A máquina de coordenação
Uma vez que o pedido é aceito, equipes de ambos os lados, incluindo os assessores de segurança nacional e os chefes de gabinete, precisam encontrar um horário mútuo que funcione para os dois presidentes. A coordenação de fusos horários é o primeiro grande desafio. O segundo, e mais importante, é a segurança. A ligação é feita através de uma linha telefônica criptografada e totalmente segura. Nada de celular ou linhas convencionais, pois o risco de interceptação por serviços de inteligência de outros países é inaceitável.
Regras da Conversa
Antes mesmo de o telefone tocar, os presidentes são minuciosamente preparados. Suas equipes montam um “briefing book”, um calhamaço de informações que serve como guia para a conversa. Esse documento, preparado por especialistas, contém:
- Pontos-chave de discussão: os tópicos que precisam ser abordados.
- Informações sobre o outro líder: desde a sua biografia até a sua situação política atual.
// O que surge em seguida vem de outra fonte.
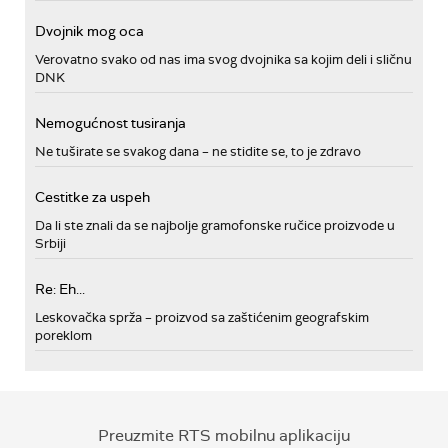
Dvojnik mog oca
Verovatno svako od nas ima svog dvojnika sa kojim deli i sličnu
DNK
Nemogućnost tusiranja
Ne tuširate se svakog dana – ne stidite se, to je zdravo
Cestitke za uspeh
Da li ste znali da se najbolje gramofonske ručice proizvode u
Srbiji
Re: Eh...
Leskovačka sprža – proizvod sa zaštićenim geografskim
poreklom
Preuzmite RTS mobilnu aplikaciju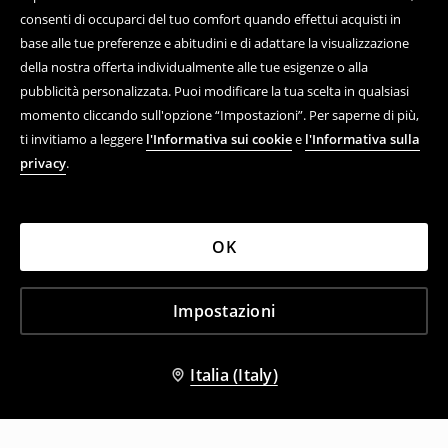
consenti di occuparci del tuo comfort quando effettui acquisti in
base alle tue preferenze e abitudini e di adattare la visualizzazione
della nostra offerta individualmente alle tue esigenze o alla
pubblicità personalizzata. Puoi modificare la tua scelta in qualsiasi
momento cliccando sull'opzione “Impostazioni”. Per saperne di più,
ti invitiamo a leggere
l'Informativa sui cookie
e
l'Informativa sulla
privacy
.
OK
Impostazioni
Italia (Italy)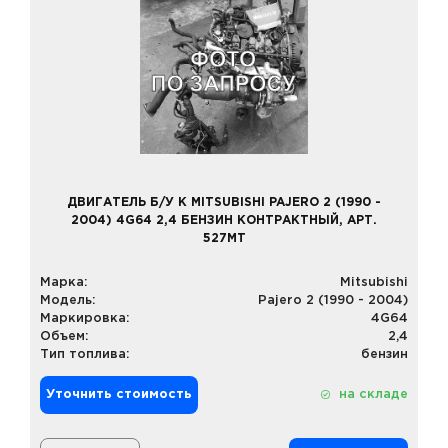
ДВИГАТЕЛЬ Б/У К MITSUBISHI PAJERO 2 (1990 -
2004) 4G64 2,4 БЕНЗИН КОНТРАКТНЫЙ, АРТ.
527MT
Марка:
Mitsubishi
Модель:
Pajero 2 (1990 - 2004)
Маркировка:
4G64
Объем:
2,4
Тип топлива:
бензин
Уточнить стоимость
на складе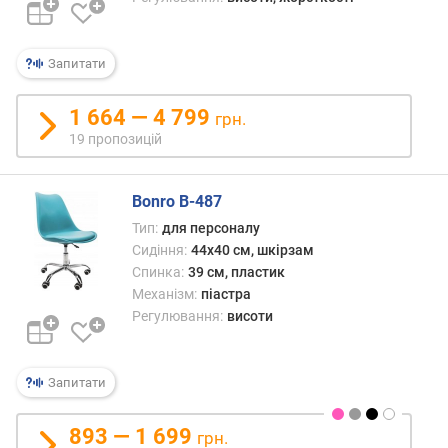
.
в
и
Запитати
с
о
т
1 664 — 4 799
грн.
а
19 пропозицій
с
и
д
Bonro B-487
і
Тип:
для персоналу
н
Сидіння:
44x40 см, шкірзам
н
Спинка:
39 см, пластик
я
Механізм:
піастра
(
Регулювання:
висоти
с
м
)
Запитати
в
а
893 — 1 699
грн.
г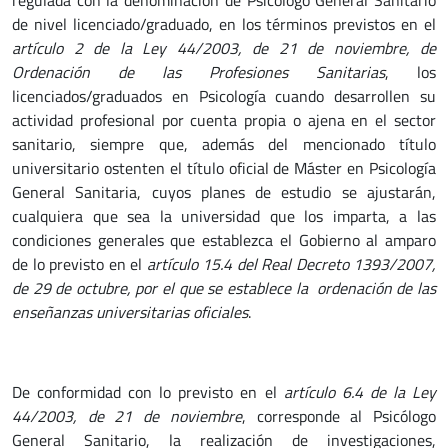
de nivel licenciado/graduado, en los términos previstos en el
artículo 2 de la Ley 44/2003, de 21 de noviembre, de
Ordenación de las Profesiones Sanitarias
, los
licenciados/graduados en Psicología cuando desarrollen su
actividad profesional por cuenta propia o ajena en el sector
sanitario, siempre que, además del mencionado título
universitario ostenten el título oficial de Máster en Psicología
General Sanitaria, cuyos planes de estudio se ajustarán,
cualquiera que sea la universidad que los imparta, a las
condiciones generales que establezca el Gobierno al amparo
de lo previsto en el
artículo 15.4 del Real Decreto 1393/2007,
de 29 de octubre, por el que se establece la ordenación de las
enseñanzas universitarias oficiales
.
De conformidad con lo previsto en el
artículo 6.4 de la Ley
44/2003, de 21 de noviembre
, corresponde al Psicólogo
General Sanitario, la realización de investigaciones,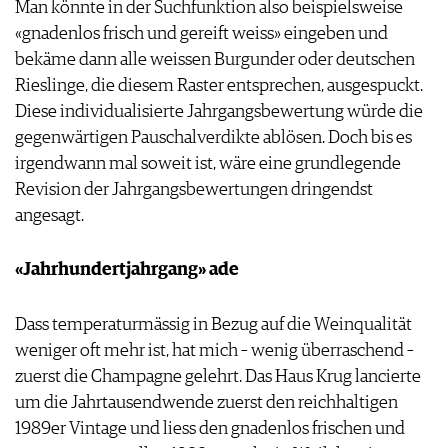
Man könnte in der Suchfunktion also beispielsweise
«gnadenlos frisch und gereift weiss» eingeben und
bekäme dann alle weissen Burgunder oder deutschen
Rieslinge, die diesem Raster entsprechen, ausgespuckt.
Diese individualisierte Jahrgangsbewertung würde die
gegenwärtigen Pauschalverdikte ablösen. Doch bis es
irgendwann mal soweit ist, wäre eine grundlegende
Revision der Jahrgangsbewertungen dringendst
angesagt.
«Jahrhundertjahrgang» ade
Dass temperaturmässig in Bezug auf die Weinqualität
weniger oft mehr ist, hat mich – wenig überraschend –
zuerst die Champagne gelehrt. Das Haus Krug lancierte
um die Jahrtausendwende zuerst den reichhaltigen
1989er Vintage und liess den gnadenlos frischen und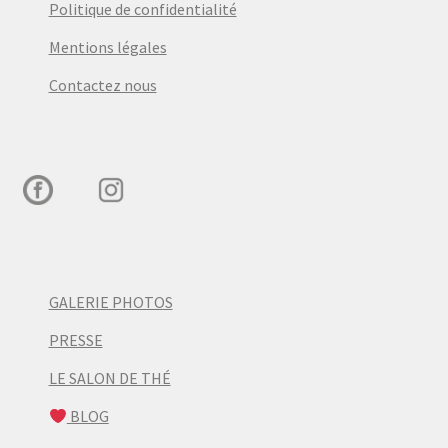
Politique de confidentialité
Mentions légales
Contactez nous
GALERIE PHOTOS
PRESSE
LE SALON DE THÉ
BLOG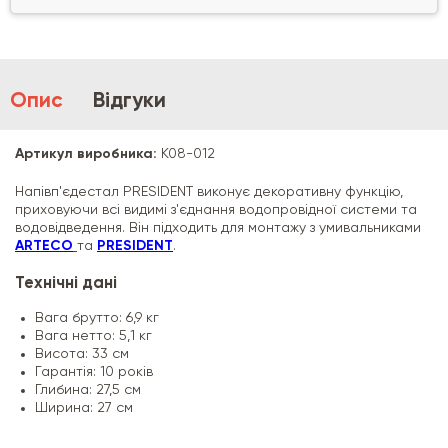
Опис
Відгуки
Артикул виробника:
K08-012
Напівп'єдестал PRESIDENT виконує декоративну функцію,
приховуючи всі видимі з'єднання водопровідної системи та
водовідведення. Він підходить для монтажу з умивальниками
ARTECO
та
PRESIDENT
.
Технічні дані
Вага брутто: 6,9 кг
Вага нетто: 5,1 кг
Висота: 33 см
Гарантія: 10 років
Глибина: 27,5 см
Ширина: 27 см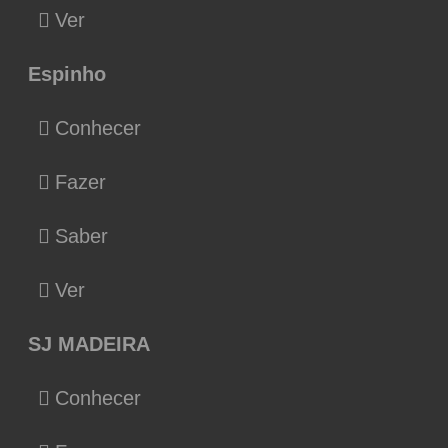
Ver
Espinho
Conhecer
Fazer
Saber
Ver
SJ MADEIRA
Conhecer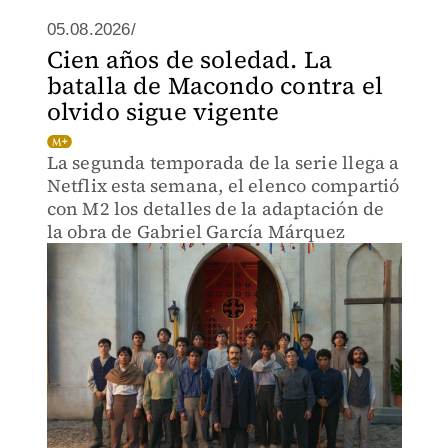
05.08.2026/
Cien años de soledad. La
batalla de Macondo contra el
olvido sigue vigente
La segunda temporada de la serie llega a
Netflix esta semana, el elenco compartió
con M2 los detalles de la adaptación de
la obra de Gabriel García Márquez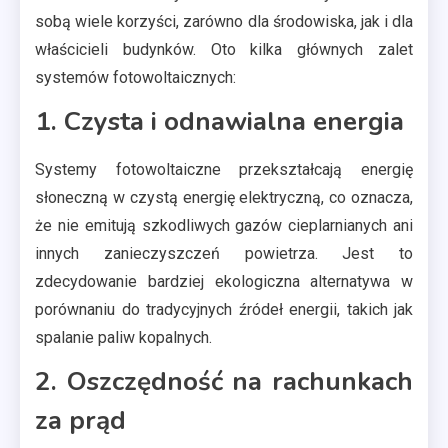
sobą wiele korzyści, zarówno dla środowiska, jak i dla
właścicieli budynków. Oto kilka głównych zalet
systemów fotowoltaicznych:
1. Czysta i odnawialna energia
Systemy fotowoltaiczne przekształcają energię
słoneczną w czystą energię elektryczną, co oznacza,
że nie emitują szkodliwych gazów cieplarnianych ani
innych zanieczyszczeń powietrza. Jest to
zdecydowanie bardziej ekologiczna alternatywa w
porównaniu do tradycyjnych źródeł energii, takich jak
spalanie paliw kopalnych.
2. Oszczędność na rachunkach
za prąd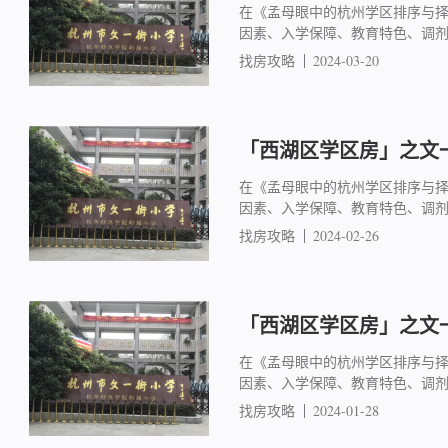
在《孟母眼中的杭州学区排序与
因素、入学保障、教育特色、调
找房攻略
2024-03-20
「西湖区学区房」之文一
在《孟母眼中的杭州学区排序与
因素、入学保障、教育特色、调
找房攻略
2024-02-26
「西湖区学区房」之文一
在《孟母眼中的杭州学区排序与
因素、入学保障、教育特色、调
找房攻略
2024-01-28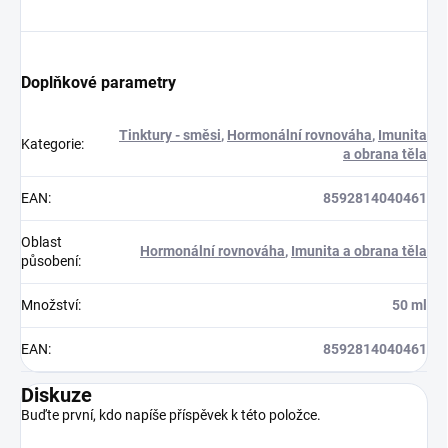
Doplňkové parametry
Tinktury - směsi
,
Hormonální rovnováha
,
Imunita
Kategorie
:
a obrana těla
EAN
:
8592814040461
Oblast
Hormonální rovnováha
,
Imunita a obrana těla
působení
:
Množství
:
50 ml
EAN
:
8592814040461
Diskuze
Buďte první, kdo napíše příspěvek k této položce.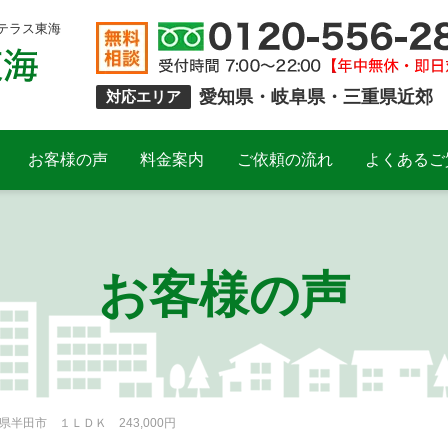
テラス東海
愛知県・岐阜県・三重県近郊
対応エリア
お客様の声
料金案内
ご依頼の流れ
よくあるご
お客様の声
半田市 １ＬＤＫ 243,000円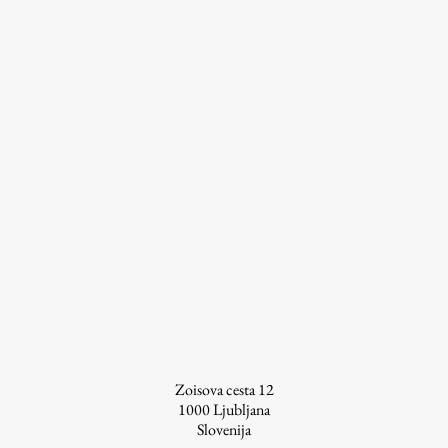
prispevkov
Zoisova cesta 12
1000
Ljubljana
Slovenija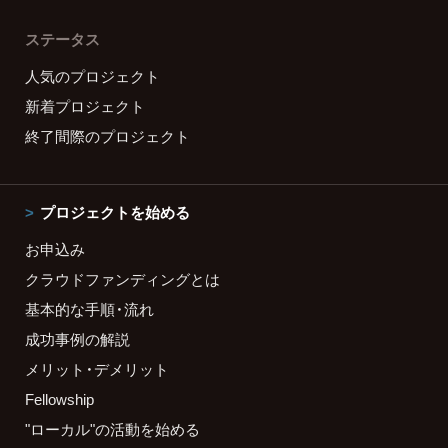
ステータス
人気のプロジェクト
新着プロジェクト
終了間際のプロジェクト
プロジェクトを始める
お申込み
クラウドファンディングとは
基本的な手順・流れ
成功事例の解説
メリット・デメリット
Fellowship
"ローカル"の活動を始める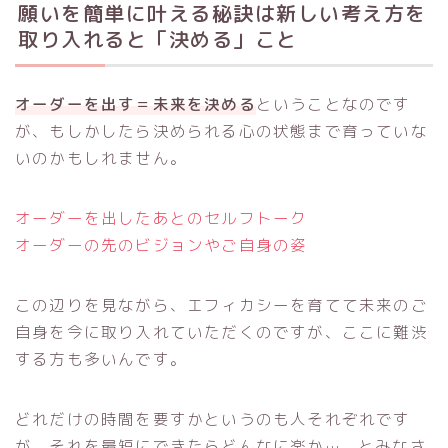
願いを簡単に叶える秘訣は新しい考え方を
取り入れると「決める」こと
オーダーを出す＝未来を決める
ということなのです
が、もしかしたら決められる心の状態まで育っていな
いのかもしれません。
オーダーを出したあとのセルフトーク
オーダーの先のビジョンやご自身の姿
この辺りを見ながら、エフィカシーを育てて未来のご
自身を今に取り入れていただくのですが、ここに難渋
する方も多いんです。
どれだけの時間を要すかというのも人それぞれです
が、それを最短にできたらどんなに楽か…、とみなさ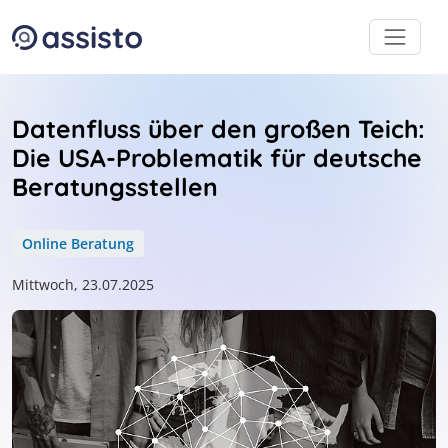
Zum Inhalt
Zum Footer
Datenfluss über den großen Teich:
Die USA-Problematik für deutsche
Beratungsstellen
Online Beratung
Mittwoch, 23.07.2025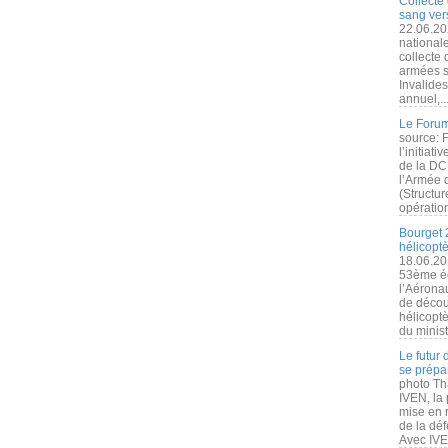
Collecte 
sang vers
22.06.20
nationale
collecte
armées s
Invalide
annuel,..
Le Forum
source: 
l’initiat
de la DC
l’Armée 
(Structur
opération
Bourget 
hélicopt
18.06.20
53ème éd
l’Aérona
de découv
hélicopt
du minist
Le futur
se prépa
photo Th
IVEN, la 
mise en r
de la dé
Avec IVEN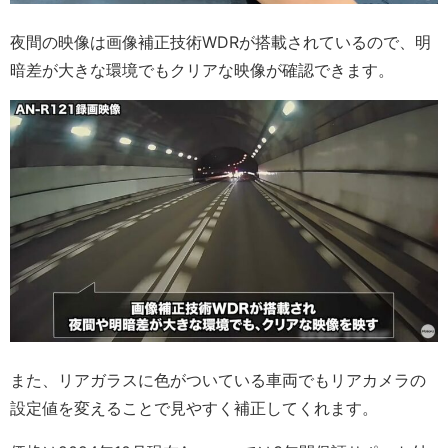
夜間の映像は画像補正技術WDRが搭載されているので、明
暗差が大きな環境でもクリアな映像が確認できます。
また、リアガラスに色がついている車両でもリアカメラの
設定値を変えることで見やすく補正してくれます。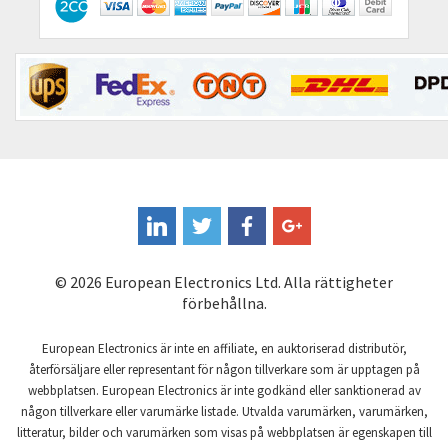
Contactum
4,896
Contraves
3,736
Contrinex
3,840
Control Techniques
4,653
Controlli
4,597
Coote
4,627
Coperion K-Tron
3,374
Coutant Electronics
4,184
© 2026 European Electronics Ltd. Alla rättigheter
Coutant Lambda
3,267
förbehållna.
Craig And Derricott
3,065
European Electronics är inte en affiliate, en auktoriserad distributör,
Crompton Controls
3,962
återförsäljare eller representant för någon tillverkare som är upptagen på
webbplatsen. European Electronics är inte godkänd eller sanktionerad av
Crompton Instruments
3,053
någon tillverkare eller varumärke listade. Utvalda varumärken, varumärken,
litteratur, bilder och varumärken som visas på webbplatsen är egenskapen till
Crouse Hinds
3,648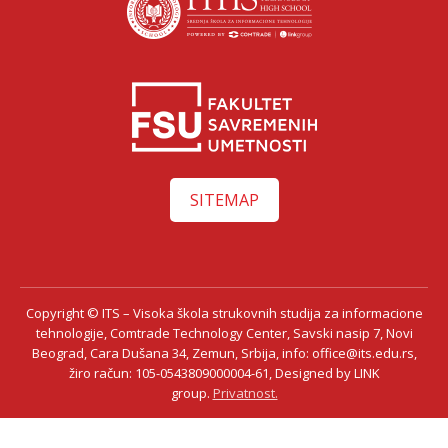
SITEMAP
Copyright © ITS – Visoka škola strukovnih studija za informacione
tehnologije, Comtrade Technology Center, Savski nasip 7, Novi
Beograd, Cara Dušana 34, Zemun, Srbija, info: office@its.edu.rs,
žiro račun: 105-0543809000004-61, Designed by LINK
group.
Privatnost.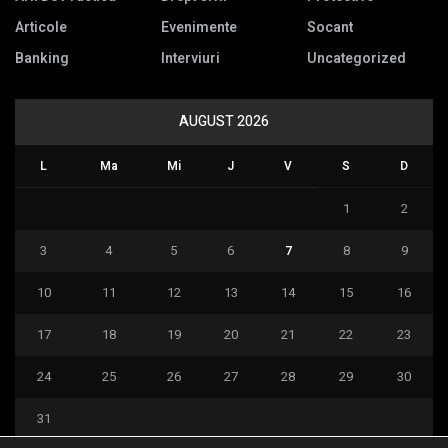
Articole
Evenimente
Socant
Banking
Interviuri
Uncategorized
AUGUST 2026
L
Ma
Mi
J
V
S
D
1
2
3
4
5
6
7
8
9
10
11
12
13
14
15
16
17
18
19
20
21
22
23
24
25
26
27
28
29
30
31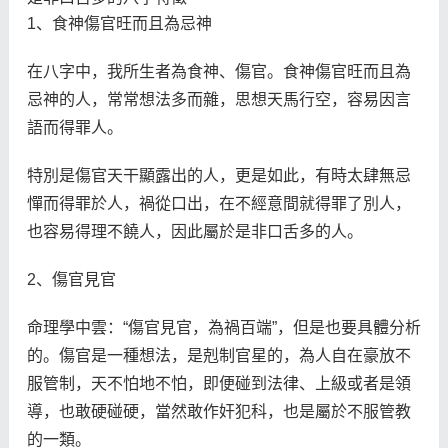
1、食神傷官旺而且為忌神
在八字中，我所生者為食神、傷官。食神傷官旺而且為
忌神的人，常常想法多而雜，思想天馬行空，容易因言
語而得罪人。
特別是傷官天干顯露出的人，更是如此，有時太肆無忌
憚而得罪於人，禍從口出，在不經意間就得罪了別人，
也容易得理不饒人，因此屬於是非口舌多的人。
2、傷官見官
命理學中雲：“傷官見官，為禍百端”，但是也要具體分析
的。傷官是一種想法，是剋制官星的，為人自在豪放不
服管制，天不怕地不怕，即便碰到法律、上級或者是領
導，也敢硬碰硬，當然敢作奸犯科，也是屬於不服管教
的一類。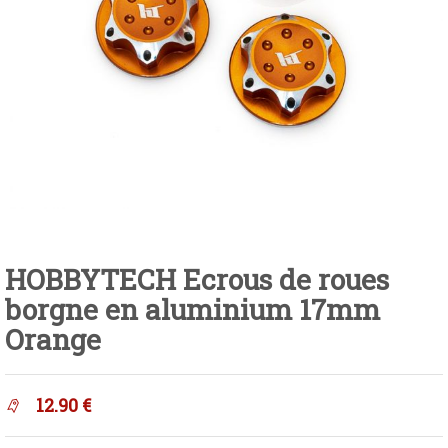
HOBBYTECH Ecrous de roues
borgne en aluminium 17mm
Orange
12.90
€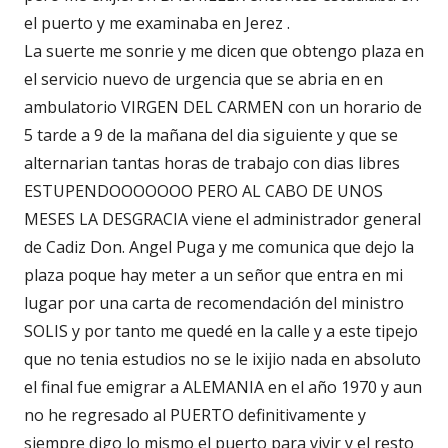
el puerto y me examinaba en Jerez .
La suerte me sonrie y me dicen que obtengo plaza en
el servicio nuevo de urgencia que se abria en en
ambulatorio VIRGEN DEL CARMEN con un horario de
5 tarde a 9 de la mañana del dia siguiente y que se
alternarian tantas horas de trabajo con dias libres
ESTUPENDOOOOOOO PERO AL CABO DE UNOS
MESES LA DESGRACIA viene el administrador general
de Cadiz Don. Angel Puga y me comunica que dejo la
plaza poque hay meter a un señor que entra en mi
lugar por una carta de recomendación del ministro
SOLIS y por tanto me quedé en la calle y a este tipejo
que no tenia estudios no se le ixijio nada en absoluto
el final fue emigrar a ALEMANIA en el año 1970 y aun
no he regresado al PUERTO definitivamente y
siempre digo lo mismo el puerto para vivir y el resto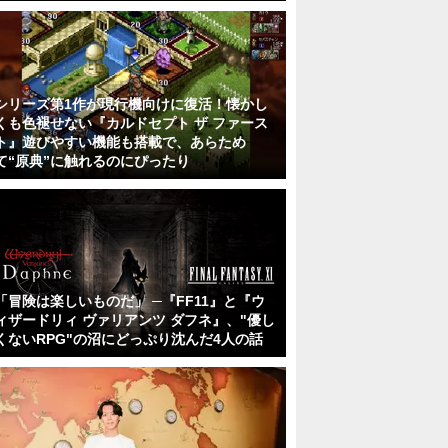
シリーズ第1作が現行機向けに復活！懐かし
くも色褪せない『カルドセプト ザ ファース
ト』遊びやすい機能も搭載で、あらため
て“原典”に触れるのにぴったり
「冒険は楽しいものだ」 ─『FF11』と『ウ
ィザードリィ ヴァリアンツ ダフネ』、"優し
くないRPG"の沼にどっぷり沈んだ4人の話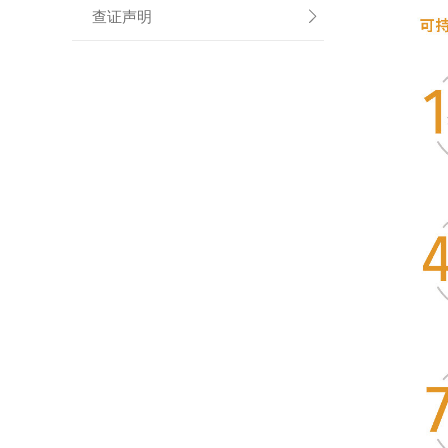
查证声明
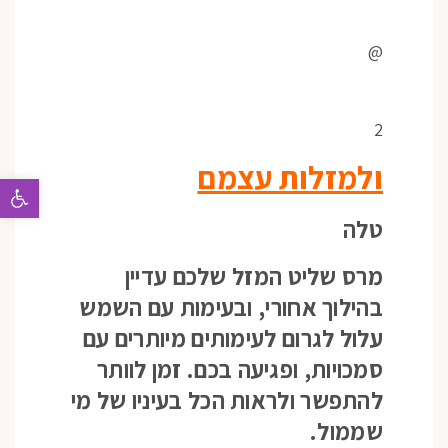
@
2
ולמזלות עצמם
פתח 
טלה
מרס שליט המזל שלכם עדיין
בהילוך אחורי, ובעימות עם השמש
עלול לגרום לעימותים מיותרים עם
סמכויות, ופגיעה בכם. זמן לוותר
להתפשר ולראות הכל בעיניו של מי
שממול.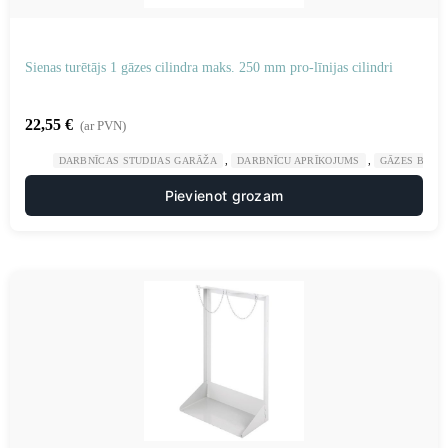
Sienas turētājs 1 gāzes cilindra maks. 250 mm pro-līnijas cilindri
22,55
€
(ar PVN)
,
,
DARBNĪCAS STUDIJAS GARĀŽA
DARBNĪCU APRĪKOJUMS
GĀZES BALO
Pievienot grozam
- Perguntas e respostas pré-definidas: as equipes preveem possíveis questionamentos e sugerem a melhor forma de respondê-los.
- Assuntos sensíveis: uma lista de tópicos que devem ser evitados para não criar crises diplomáticas.
Durante a chamada, uma conversa guiada
A ligação em si acontece em uma sala segura, com o presidente acompanhado por seus principais conselheiros. O chefe de gabinete, o ministro de Relações Exteriores e o assessor de segurança nacional costumam ficar ao lado do chefe do executivo, prontos para oferecer conselhos imediatos se necessário. Se os líderes não falarem o mesmo idioma, um intérprete altamente qualificado e de confiança participa, traduzindo cada palavra de forma simultânea. Embora a conversa possa parecer fluida, ela é sempre guiada pelo briefing. Cada presidente sabe exatamente o que precisa ser dito, mas tenta também construir um rapport pessoal, que é a base da diplomacia.

Após a conversa, surgem as consequências diplomáticas
A ligação não termina quando os presidentes desligam o telefone. O processo diplomático continua com o que eles chamam de “readout”. As equipes de ambos os líderes preparam um resumo oficial da conversa para ser divulgado à imprensa. Esse comunicado é propositadamente vago, evitando detalhes sensíveis, mas confirmando que os líderes conversaram sobre “questões de interesse mútuo”.
O passo final e mais importante é o acompanhamento diplomático. As equipes dos ministérios de Relações Exteriores de ambos os países começam a trabalhar nos acordos e nos próximos passos discutidos na ligação. Uma simples chamada telefônica, portanto, é a ponta de um iceberg diplomático, fundamental para que as relações entre nações se mantenham estáveis e, claro, para que os interesses do país sejam defendidos.